On Windows, the script either opens browsers with DOS start commands, or searches for and runs browsers with the os.spawnv call. On this platform, browsers can usually be opened with simple start commands (e.g., os.system("start xxx.html")). Unfortunately, start relies on the underlying filename associations for web page files on your machine, picks a browser for you per those associations, and has a command-line length limit that this script might exceed for long local file paths or remote page addresses.

Because of that, this script falls back on running an explicitly named browser with os.spawnv, if requested or required. To do so, though, it must find the full path to a browser executable. Since it can't assume that users will add it to the PATH system search path (or this script's source code), the script searches for a suitable browser with Launcher module tools in both directories on PATH and in common places where executables are installed on Windows.

Unix-like platforms

On other platforms, the script relies on os.system and the system PATH setting on the underlying machine. It simply runs a command line naming the first browser on a candidates list that it can find on your PATH setting. Because it's much more likely that browsers are in standard search directories on platforms like Unix and Linux (e.g., /usr/bin), the script doesn't look for a browser elsewhere on the machine. Notice the & at the end of the browser command-line run; without it, os.system calls block on Unix-like platforms.

All of this is easily customized (this is Python code, after all), and you may need to add additional logic for other platforms. But on all of my machines, the script makes reasonable assumptions that allow me to largely forget most of the platform-specific bits previously discussed; I just call the same launchBrowser function everywhere. For more details, let's look at Example 4-15.

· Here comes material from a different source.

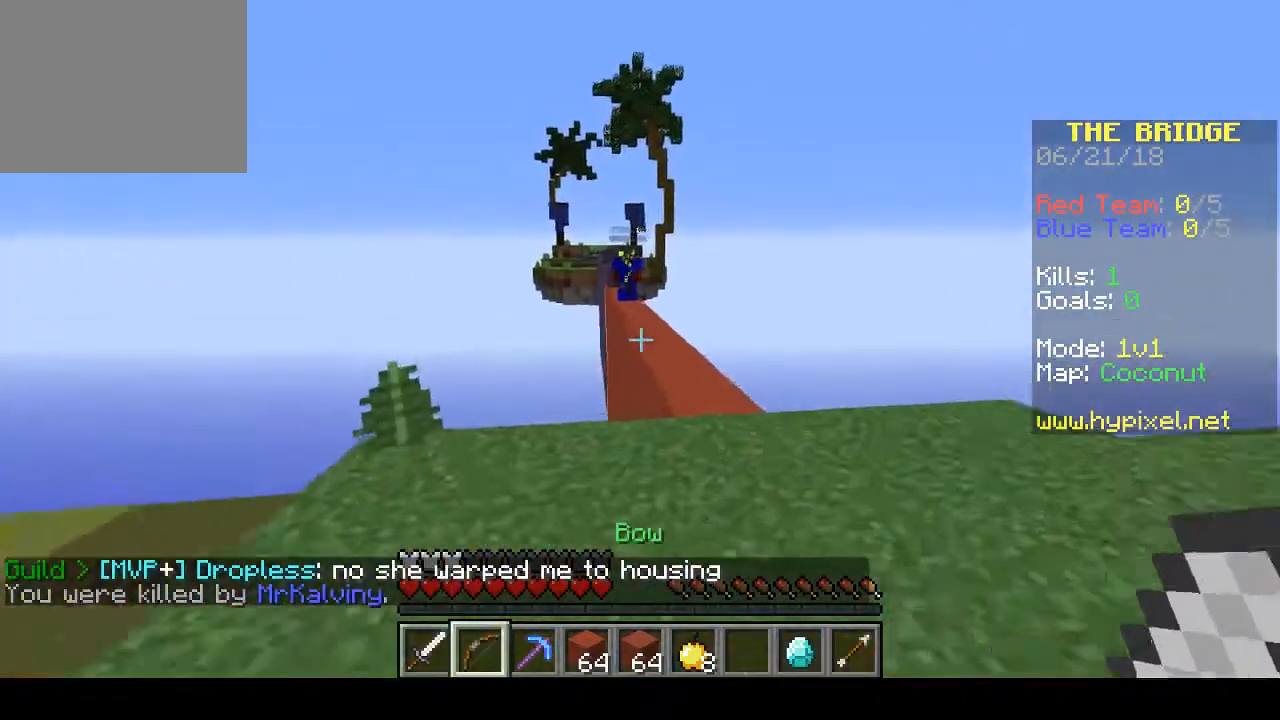
{"keys": ["d", "w"], "events": [[67, "d", "up"], [100, "w", "up"], [200, "a", "down"], [300, "d", "down"], [400, "a", "up"], [433, "w", "down"]]}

Example 4-15. PP2E\LaunchBrowser.py

#!/bin/env python
#################################################################
# Launch a web browser to view a web page, portably.  If run 
# in '-live' mode, assumes you have a Internet feed and opens
# a page at a remote site.  Otherwise, assumes the page is a 
# full file path name on your machine, and opens the page file
# locally.  On Unix/Linux, finds first browser on your $PATH.
# On Windows, tries DOS "start" command first, or searches for
# the location of a browser on your machine for os.spawnv by 
# checking PATH and common Windows executable directories. You 
# may need to tweak browser executable name/dirs if this fails.
# This has only been tested in Win98 and Linux, so you may need 
# to add more code for other machines (mac: ic.launcurl(url)?).
#################################################################

import os, sys
from Launcher import which, guessLocation     # file search utilities
useWinStart = 1                               # 0=ignore name associations
onWindows   = sys.platform[:3] == 'win'
helptext    = "Usage: LaunchBrowser.py [ -file path | -live path site ]"
#browser    = r'c:\"Program Files"\Netscape\Communicator\Program\netscape.exe'

# defaults
Mode = '-file'
Page = os.getcwd(  ) + '/Internet/Cgi-Web/PyInternetDemos.html'
Site = 'starship.python.net/~lutz'

def launchUnixBrowser(url, verbose=1):            # add your platform if unique
    tries = ['netscape', 'mosaic', 'lynx']        # order your preferences here
    for program in tries:
        if which(program): break                  # find one that is on $path
    else:
        assert 0, 'Sorry - no browser found'
    if verbose: print 'Running', program
    os.system('%s %s &' % (program, url))         # or fork+exec; assumes $path

def launchWindowsBrowser(url, verbose=1):
    if useWinStart and len(url) <= 400:           # on windows: start or spawnv
        try:                                      # spawnv works if cmd too long
            if verbose: print 'Starting'       
            os.system('start ' + url)             # try name associations first
            return                                # fails if cmdline too long
        except: pass
    browser = None                                # search for a browser exe
    tries   = ['IEXPLORE.EXE', 'netscape.exe']    # try explorer, then netscape
    for program in tries:
        browser = which(program) or guessLocation(program, 1)
        if browser: break
    assert browser != None, 'Sorry - no browser found'
    if verbose: print 'Spawning', browser
    os.spawnv(os.P_DETACH, browser, (browser, url))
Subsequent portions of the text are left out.